**Text under study:**
In input, the files looks like:

ra,dec,source
45.00431616421,0.02104503269,34361129088
44.99615368416,0.00561580621,4295806720
45.00497424498,0.01987700037,38655544960
44.96389532530,0.04359518482,343597448960
...

and contains 1,69,2919,136 rows (including the header line).

I build and exec the following script

#!/bin/bash

LC_NUMERIC=C LC_COLLATE=C; \
tail -n +2 gaia_dr2.idradec.csv | tr ',' ' ' |\
while read line; do printf "%015.11f%+015.11f,%d\n" $line; done |\
mkbst gaia_dr2_source --val 1 --id 0 --id-type t30 --val-type u8 

(the process is quite slow due to the bash while and printf).

I then have a 2.5 GB file Gaia_source.txt containing more 132,739,322 Source, looking like:

2448780173659609728
2448781208748235648
2448689605685695488
2448689777484387072
2448783991887042176
...

**Prompt A:**
List every option passed to the mkbst command in the script from the Gaia data text, with its value.
**Prompt B:**
In the Gaia data text, how large is the file Gaia_source.txt?
**Prompt C:**
Go on with the Gaia data text from where it stops.

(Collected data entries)
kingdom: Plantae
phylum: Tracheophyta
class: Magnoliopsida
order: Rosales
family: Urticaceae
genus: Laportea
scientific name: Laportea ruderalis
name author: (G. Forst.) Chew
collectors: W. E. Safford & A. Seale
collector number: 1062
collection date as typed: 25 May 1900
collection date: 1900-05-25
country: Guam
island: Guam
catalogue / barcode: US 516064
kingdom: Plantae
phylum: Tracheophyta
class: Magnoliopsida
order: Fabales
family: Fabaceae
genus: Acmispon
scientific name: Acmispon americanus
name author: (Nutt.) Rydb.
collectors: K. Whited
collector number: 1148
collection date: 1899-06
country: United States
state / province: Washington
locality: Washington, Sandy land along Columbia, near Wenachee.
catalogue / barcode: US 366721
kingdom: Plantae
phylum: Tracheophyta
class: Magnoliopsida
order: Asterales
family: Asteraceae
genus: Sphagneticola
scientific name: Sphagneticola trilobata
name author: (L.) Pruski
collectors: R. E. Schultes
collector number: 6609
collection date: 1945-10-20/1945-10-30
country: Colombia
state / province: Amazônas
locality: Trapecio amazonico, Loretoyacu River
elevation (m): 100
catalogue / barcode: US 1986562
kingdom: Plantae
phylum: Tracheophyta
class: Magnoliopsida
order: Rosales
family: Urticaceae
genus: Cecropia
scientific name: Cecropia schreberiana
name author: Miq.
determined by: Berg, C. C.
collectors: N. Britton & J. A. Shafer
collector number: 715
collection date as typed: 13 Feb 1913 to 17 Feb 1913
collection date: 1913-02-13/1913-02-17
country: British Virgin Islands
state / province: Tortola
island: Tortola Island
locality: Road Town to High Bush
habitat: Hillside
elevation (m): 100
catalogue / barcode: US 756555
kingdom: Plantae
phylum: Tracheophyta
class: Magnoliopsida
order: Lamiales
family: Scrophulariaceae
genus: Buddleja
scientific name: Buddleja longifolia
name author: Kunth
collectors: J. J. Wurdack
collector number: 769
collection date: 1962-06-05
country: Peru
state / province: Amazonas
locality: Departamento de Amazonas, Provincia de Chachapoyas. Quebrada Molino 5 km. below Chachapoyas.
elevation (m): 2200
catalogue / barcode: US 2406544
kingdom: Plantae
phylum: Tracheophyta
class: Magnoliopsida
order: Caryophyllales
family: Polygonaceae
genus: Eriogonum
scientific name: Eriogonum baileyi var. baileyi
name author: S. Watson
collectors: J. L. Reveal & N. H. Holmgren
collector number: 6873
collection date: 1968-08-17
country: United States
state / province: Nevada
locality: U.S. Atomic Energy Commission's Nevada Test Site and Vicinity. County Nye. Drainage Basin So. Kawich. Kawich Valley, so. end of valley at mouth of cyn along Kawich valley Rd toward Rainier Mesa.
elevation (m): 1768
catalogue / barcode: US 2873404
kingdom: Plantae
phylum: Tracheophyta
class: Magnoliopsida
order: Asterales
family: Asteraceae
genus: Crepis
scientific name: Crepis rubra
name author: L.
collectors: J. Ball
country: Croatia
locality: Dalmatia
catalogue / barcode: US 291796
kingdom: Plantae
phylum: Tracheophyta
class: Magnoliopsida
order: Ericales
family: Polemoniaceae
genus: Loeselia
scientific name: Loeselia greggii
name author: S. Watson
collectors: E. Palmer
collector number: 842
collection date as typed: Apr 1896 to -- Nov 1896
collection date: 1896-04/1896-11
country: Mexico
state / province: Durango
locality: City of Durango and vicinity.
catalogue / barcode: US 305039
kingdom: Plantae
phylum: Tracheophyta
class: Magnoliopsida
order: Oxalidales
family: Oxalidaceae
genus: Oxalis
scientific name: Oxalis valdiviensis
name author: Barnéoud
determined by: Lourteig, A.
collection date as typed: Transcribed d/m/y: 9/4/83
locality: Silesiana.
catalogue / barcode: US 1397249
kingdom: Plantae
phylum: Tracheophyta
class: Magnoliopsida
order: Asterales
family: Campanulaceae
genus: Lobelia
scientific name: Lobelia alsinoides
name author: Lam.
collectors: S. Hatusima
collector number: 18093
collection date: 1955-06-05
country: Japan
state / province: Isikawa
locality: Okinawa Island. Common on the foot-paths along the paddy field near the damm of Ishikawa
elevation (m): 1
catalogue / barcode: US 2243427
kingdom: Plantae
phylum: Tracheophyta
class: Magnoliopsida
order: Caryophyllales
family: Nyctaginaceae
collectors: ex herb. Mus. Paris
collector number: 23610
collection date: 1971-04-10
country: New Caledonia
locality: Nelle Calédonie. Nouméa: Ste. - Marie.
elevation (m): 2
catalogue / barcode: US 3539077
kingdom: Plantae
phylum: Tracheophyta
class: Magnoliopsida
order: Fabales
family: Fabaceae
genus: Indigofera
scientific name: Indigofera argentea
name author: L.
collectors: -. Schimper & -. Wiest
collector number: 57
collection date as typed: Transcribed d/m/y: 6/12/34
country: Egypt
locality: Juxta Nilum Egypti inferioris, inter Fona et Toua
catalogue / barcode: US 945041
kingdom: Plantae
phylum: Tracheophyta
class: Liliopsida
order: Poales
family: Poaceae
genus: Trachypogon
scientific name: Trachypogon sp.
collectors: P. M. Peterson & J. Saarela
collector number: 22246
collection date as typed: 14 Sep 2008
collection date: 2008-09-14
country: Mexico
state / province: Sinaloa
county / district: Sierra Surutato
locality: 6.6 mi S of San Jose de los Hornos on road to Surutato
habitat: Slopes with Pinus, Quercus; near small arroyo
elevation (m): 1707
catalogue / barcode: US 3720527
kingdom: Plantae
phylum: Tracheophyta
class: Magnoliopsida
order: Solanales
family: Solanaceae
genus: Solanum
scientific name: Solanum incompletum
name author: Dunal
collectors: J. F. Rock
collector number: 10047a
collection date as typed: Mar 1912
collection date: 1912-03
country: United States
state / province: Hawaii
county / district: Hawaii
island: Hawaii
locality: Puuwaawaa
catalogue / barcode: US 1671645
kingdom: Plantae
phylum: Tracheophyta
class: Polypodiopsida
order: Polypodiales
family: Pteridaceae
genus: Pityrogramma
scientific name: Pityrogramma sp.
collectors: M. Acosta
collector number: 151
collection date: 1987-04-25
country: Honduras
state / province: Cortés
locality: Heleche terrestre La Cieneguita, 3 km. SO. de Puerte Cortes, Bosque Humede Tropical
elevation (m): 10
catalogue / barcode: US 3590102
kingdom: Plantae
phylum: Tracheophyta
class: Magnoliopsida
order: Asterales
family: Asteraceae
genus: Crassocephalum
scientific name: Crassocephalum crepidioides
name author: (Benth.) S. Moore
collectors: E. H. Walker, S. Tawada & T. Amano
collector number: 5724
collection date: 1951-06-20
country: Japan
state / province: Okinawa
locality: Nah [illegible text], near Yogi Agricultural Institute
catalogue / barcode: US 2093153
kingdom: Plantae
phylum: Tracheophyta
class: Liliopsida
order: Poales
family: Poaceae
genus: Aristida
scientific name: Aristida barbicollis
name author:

**Written response A:**
--val 1
--id 0
--id-type t30
--val-type u8

**Written response B:**
It is 2.5 GB.

**Written response C:**
Two consecutive executions (slow 7200 RPM HDD) gives:

time qbst ../gaia_dr2_source.bstree get list Gaia_source.txt > Gaia.test.csv

real	24m4,323s
user	5m8,834s
sys	4m52,898s

and

time qbst ../gaia_dr2_source.bstree get list Gaia_source.txt > Gaia.test.csv

real	13m58,572s
user	4m2,162s
sys	3m32,534s

I guess that the second execution benefits from HDD cache.

Now sorting the input and querying again leads to:

time qbst ../gaia_dr2_source.bstree get list Gaia_source.sorted.txt > Gaia.test.sorted.csv

real	5m53,569s
user	2m43,339s
sys	2m28,872s

The output file is 6.3 GB large.

With PSQL10

I install PSQL10 on Ubuntu via apt, create a user and move the database out of the system disk:

sudo apt-get install postgresql-10
sudo -u postgres createuser --interactive
sudo -u postgres createdb fxtests
sudo systemctrl stop postgresql
sudo rsync -av /var/lib/postgresql /data-local/psql/ 
sudo vim /etc/postgresql/10/main/postgresql.conf
sudo systemctrl start postgresql

I create two tables (the index and the data tables) and copy data:

CREATE TABLE gaia2_idpos (
  source BIGINT PRIMARY KEY,
  pos CHAR(30) NOT NULL
);

COPY gaia2_idpos(pos, source)
FROM '/data-local/org/gaia_dr2.idradec.4index.csv'
DELIMITER ',';

and

CREATE TABLE gaia2_id (
  source BIGINT PRIMARY KEY
)

COPY gaia2_id(source)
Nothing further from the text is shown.